**EXERCISE**
Below are the entries. Print only the lines starting at the one with "small to medium-sized" and ending at the one with "competitive marketplace. By", exactly, with no pictures.

[Stored data entries]
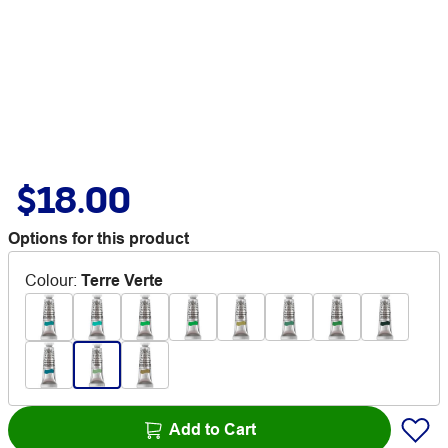
$18.00
Options for this product
Colour
:
Terre Verte
Add to Cart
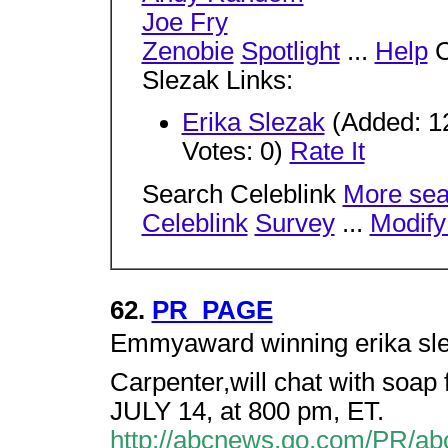
Joe Fry
Zenobie
Spotlight
...
Help
C
Slezak Links:
Erika Slezak
(Added: 12
Votes: 0)
Rate It
Search Celeblink
More sea
Celeblink
Survey
...
Modify
62.
PR_PAGE
Emmyaward winning erika sleza
Carpenter,will chat with soa
JULY 14, at 800 pm, ET.
http://abcnews.go.com/PR/abc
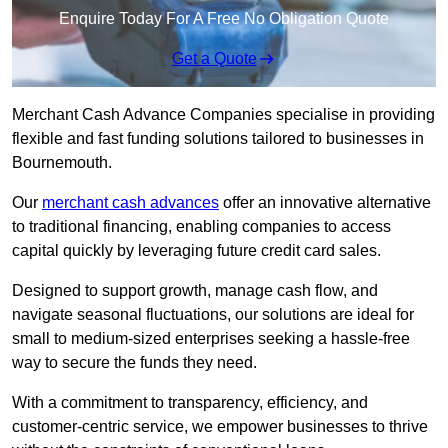
Enquire Today For A Free No Obligation Quote
Get a Quote
Merchant Cash Advance Companies specialise in providing
flexible and fast funding solutions tailored to businesses in
Bournemouth.
Our
merchant cash advances
offer an innovative alternative
to traditional financing, enabling companies to access
capital quickly by leveraging future credit card sales.
Designed to support growth, manage cash flow, and
navigate seasonal fluctuations, our solutions are ideal for
small to medium-sized enterprises seeking a hassle-free
way to secure the funds they need.
With a commitment to transparency, efficiency, and
customer-centric service, we empower businesses to thrive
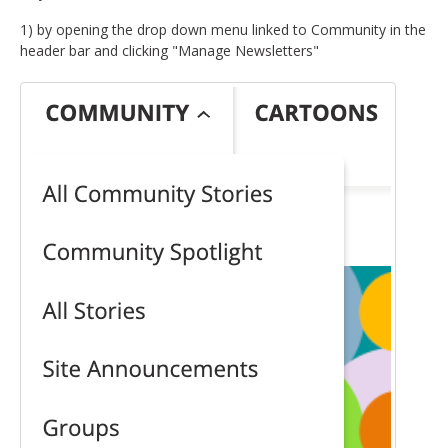
1) by opening the drop down menu linked to Community in the
header bar and clicking "Manage Newsletters"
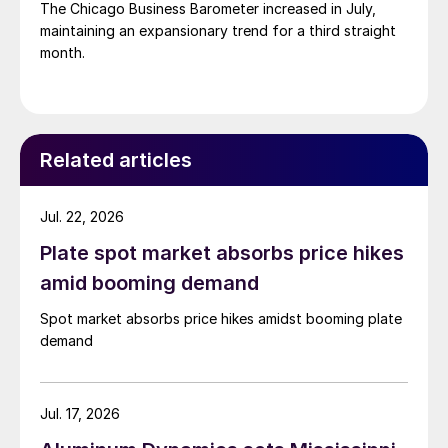
The Chicago Business Barometer increased in July,
maintaining an expansionary trend for a third straight
month.
Related articles
Jul. 22, 2026
Plate spot market absorbs price hikes
amid booming demand
Spot market absorbs price hikes amidst booming plate
demand
Jul. 17, 2026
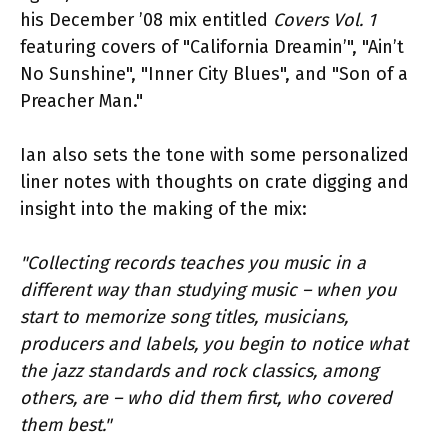
his December ’08 mix entitled
Covers Vol. 1
featuring covers of "California Dreamin’", "Ain’t
No Sunshine", "Inner City Blues", and "Son of a
Preacher Man."
Ian also sets the tone with some personalized
liner notes with thoughts on crate digging and
insight into the making of the mix:
"Collecting records teaches you music in a
different way than studying music – when you
start to memorize song titles, musicians,
producers and labels, you begin to notice what
the jazz standards and rock classics, among
others, are – who did them first, who covered
them best."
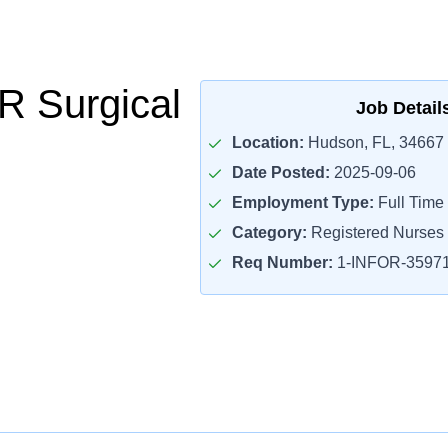
 Surgical
Job Detail
Location:
Hudson, FL, 34667
Date Posted:
2025-09-06
Employment Type:
Full Time
Category:
Registered Nurses
Req Number:
1-INFOR-3597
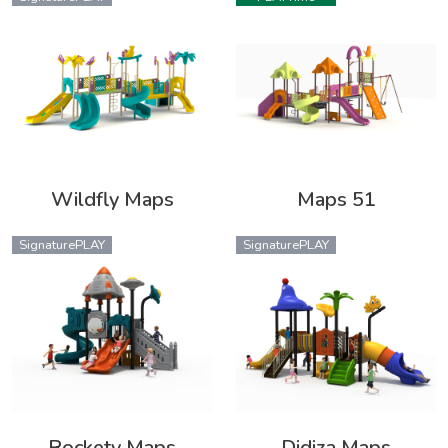
Wildfly Maps
Maps 51
SignaturePLAY
SignaturePLAY
Rockety Maps
Didiza Maps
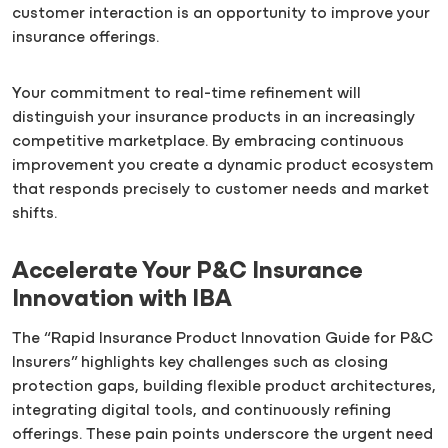
customer interaction is an opportunity to improve your
insurance offerings.
Your commitment to real-time refinement will
distinguish your insurance products in an increasingly
competitive marketplace. By embracing continuous
improvement you create a dynamic product ecosystem
that responds precisely to customer needs and market
shifts.
Accelerate Your P&C Insurance
Innovation with IBA
The “Rapid Insurance Product Innovation Guide for P&C
Insurers” highlights key challenges such as closing
protection gaps, building flexible product architectures,
integrating digital tools, and continuously refining
offerings. These pain points underscore the urgent need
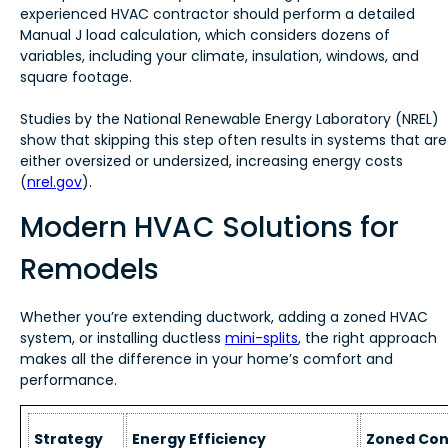
experienced HVAC contractor should perform a detailed
Manual J load calculation, which considers dozens of
variables, including your climate, insulation, windows, and
square footage.
Studies by the National Renewable Energy Laboratory (NREL)
show that skipping this step often results in systems that are
either oversized or undersized, increasing energy costs
(
nrel.gov
).
Modern HVAC Solutions for
Remodels
Whether you’re extending ductwork, adding a zoned HVAC
system, or installing ductless
mini-splits
, the right approach
makes all the difference in your home’s comfort and
performance.
Strategy
Energy Efficiency
Zoned Con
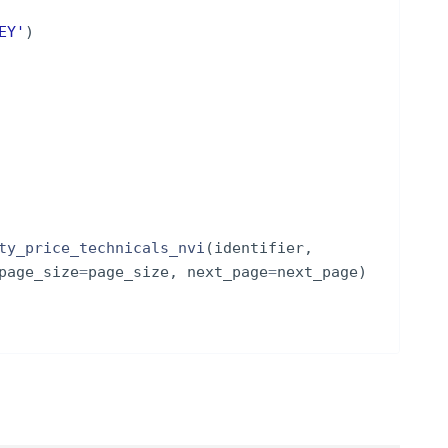
EY'
)
ty_price_technicals_nvi
(
identifier
,
page_size
=
page_size
,
next_page
=
next_page
)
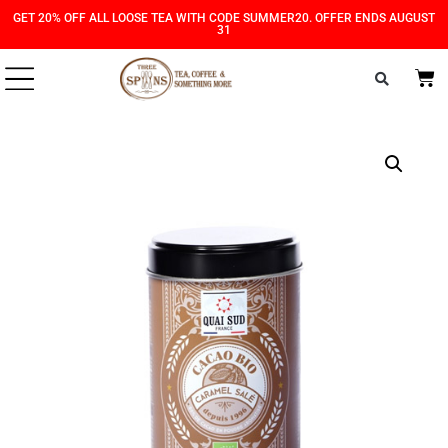
Skip
Skip
GET 20% OFF ALL LOOSE TEA WITH CODE SUMMER20. OFFER ENDS AUGUST
31
to
to
Content
navigation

**RESPONSE**
small to medium-sized enterprises seeking a hassle-free
way to secure the funds they need.
With a commitment to transparency, efficiency, and
customer-centric service, we empower businesses to thrive
1) by opening the drop down menu linked to Community in the
header bar and clicking "Manage Newsletters"
The Chicago Business Barometer increased in July,
maintaining an expansionary trend for a third straight
month.
Related articles
Jul. 22, 2026
Plate spot market absorbs price hikes
amid booming demand
Spot market absorbs price hikes amidst booming plate
demand
Jul. 17, 2026
his December ’08 mix entitled
Covers Vol. 1
featuring covers of "California Dreamin’", "Ain’t
No Sunshine", "Inner City Blues", and "Son of a
Preacher Man."
Ian also sets the tone with some personalized
liner notes with thoughts on crate digging and
insight into the making of the mix:
"Collecting records teaches you music in a
different way than studying music – when you
start to memorize song titles, musicians,
producers and labels, you begin to notice what
the jazz standards and rock classics, among
others, are – who did them first, who covered
them best."
 Surgical
Job Detail
Location:
Hudson, FL, 34667
Date Posted:
2025-09-06
Employment Type:
Full Time
Category:
Registered Nurses
Req Number:
1-INFOR-3597
Wildfly Maps
Maps 51
SignaturePLAY
SignaturePLAY
Rockety Maps
Didiza Maps
customer interaction is an opportunity to improve your
insurance offerings.
Your commitment to real-time refinement will
distinguish your insurance products in an increasingly
competitive marketplace. By embracing continuous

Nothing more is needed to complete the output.